PROBLEM REQUIREMENTS -> Reproduce the source text in the material below word for word, leaving out the pictures.

Document images paired with their source code:
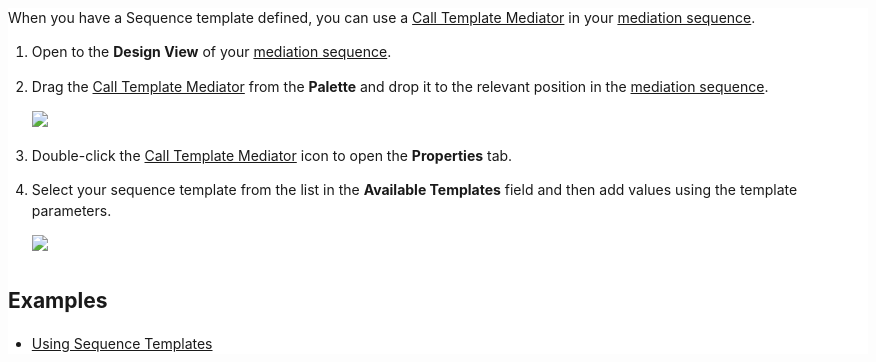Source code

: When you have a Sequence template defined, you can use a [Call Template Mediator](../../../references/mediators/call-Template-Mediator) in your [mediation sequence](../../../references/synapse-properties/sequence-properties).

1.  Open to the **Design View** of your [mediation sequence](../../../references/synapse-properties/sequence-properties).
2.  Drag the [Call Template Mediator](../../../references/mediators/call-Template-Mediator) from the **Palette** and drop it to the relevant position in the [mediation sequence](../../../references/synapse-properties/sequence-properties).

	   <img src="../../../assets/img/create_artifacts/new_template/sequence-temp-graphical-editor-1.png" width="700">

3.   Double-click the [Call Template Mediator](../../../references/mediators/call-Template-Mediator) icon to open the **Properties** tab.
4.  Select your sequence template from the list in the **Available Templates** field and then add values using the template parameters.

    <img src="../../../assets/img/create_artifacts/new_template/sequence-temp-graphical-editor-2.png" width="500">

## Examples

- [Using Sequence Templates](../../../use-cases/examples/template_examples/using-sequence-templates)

REPLY TO THE EXERCISE ->
Source code

: When you have a Sequence template defined, you can use a [Call Template Mediator](../../../references/mediators/call-Template-Mediator) in your [mediation sequence](../../../references/synapse-properties/sequence-properties).

1.  Open to the **Design View** of your [mediation sequence](../../../references/synapse-properties/sequence-properties).
2.  Drag the [Call Template Mediator](../../../references/mediators/call-Template-Mediator) from the **Palette** and drop it to the relevant position in the [mediation sequence](../../../references/synapse-properties/sequence-properties).

	   <img src="../../../assets/img/create_artifacts/new_template/sequence-temp-graphical-editor-1.png" width="700">

3.   Double-click the [Call Template Mediator](../../../references/mediators/call-Template-Mediator) icon to open the **Properties** tab.
4.  Select your sequence template from the list in the **Available Templates** field and then add values using the template parameters.

    <img src="../../../assets/img/create_artifacts/new_template/sequence-temp-graphical-editor-2.png" width="500">

## Examples

- [Using Sequence Templates](../../../use-cases/examples/template_examples/using-sequence-templates)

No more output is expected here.